ASLseg: Adapting SAM in the Loop for Semi-supervised Liver Tumor Segmentation
Shiyun Chen, Li Lin, Pujin Cheng, Xiaoying Tang
TL;DR
This work tackles liver tumor segmentation under limited annotations by integrating the Segment Anything Model (SAM) with a three-stage semi-supervised framework (ASLseg). The method jointly leverages SSL for domain-specific knowledge, fine-tunes SAM on labeled data, and employs an adaptation network to refine SAM predictions, producing reliable pseudo-labels to expand the labeled set iteratively. Key contributions include a novel three-stage pipeline, synthetic-pseudo-label–driven adaptation training, and extensive LiTS experiments showing state-of-the-art performance with only 10% labeled data. The approach reduces misdetections and boundary errors, enabling more accurate and robust liver tumor segmentation in data-scarce clinical settings.
Abstract
Liver tumor segmentation is essential for computer-aided diagnosis, surgical planning, and prognosis evaluation.

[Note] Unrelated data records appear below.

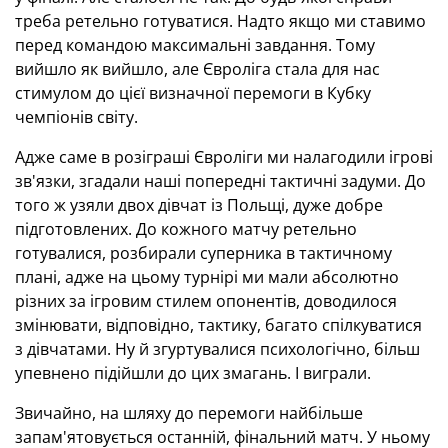
треба ретельно готуватися. Надто якщо ми ставимо
перед командою максимальні завдання. Тому
вийшло як вийшло, але Євроліга стала для нас
стимулом до цієї визначної перемоги в Кубку
чемпіонів світу.
Адже саме в розіграші Євроліги ми налагодили ігрові
зв'язки, згадали наші попередні тактичні задуми. До
того ж узяли двох дівчат із Польщі, дуже добре
підготовлених. До кожного матчу ретельно
готувалися, розбирали суперника в тактичному
плані, адже на цьому турнірі ми мали абсолютно
різних за ігровим стилем опонентів, доводилося
змінювати, відповідно, тактику, багато спілкуватися
з дівчатами. Ну й згуртувалися психологічно, більш
упевнено підійшли до цих змагань. І виграли.
Звичайно, на шляху до перемоги найбільше
запам'ятовується останній, фінальний матч. У ньому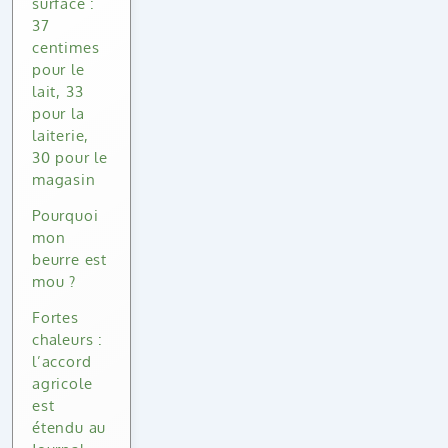
surface :
37
centimes
pour le
lait, 33
pour la
laiterie,
30 pour le
magasin
Pourquoi
mon
beurre est
mou ?
Fortes
chaleurs :
l’accord
agricole
est
étendu au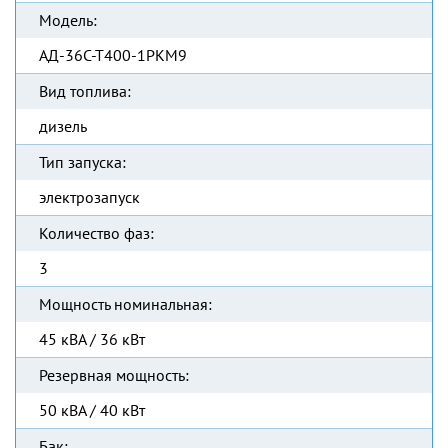
Модель:
АД-36С-Т400-1РКМ9
Вид топлива:
дизель
Тип запуска:
электрозапуск
Количество фаз:
3
Мощность номинальная:
45 кВА / 36 кВт
Резервная мощность:
50 кВА / 40 кВт
Бак: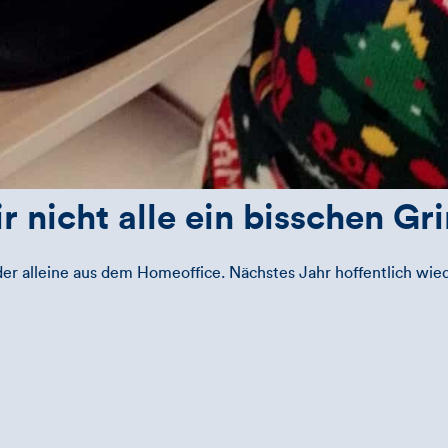
ir nicht alle ein bisschen G
der alleine aus dem Homeoffice. Nächstes Jahr hoffentlich wie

However, obtaining and maintaining a large-scale dataset with dense annotations is challenging. Semi-Supervised Learning (SSL) is a common technique to address these challenges. Recently, Segment Anything Model (SAM) has shown promising performance in some medical image segmentation tasks, but it performs poorly for liver tumor segmentation. In this paper, we propose a novel semi-supervised framework, named ASLseg, which can effectively adapt the SAM to the SSL setting and combine both domain-specific and general knowledge of liver tumors. Specifically, the segmentation model trained with a specific SSL paradigm provides the generated pseudo-labels as prompts to the fine-tuned SAM. An adaptation network is then used to refine the SAM-predictions and generate higher-quality pseudo-labels. Finally, the reliable pseudo-labels are selected to expand the labeled set for iterative training. Extensive experiments on the LiTS dataset demonstrate overwhelming performance of our ASLseg.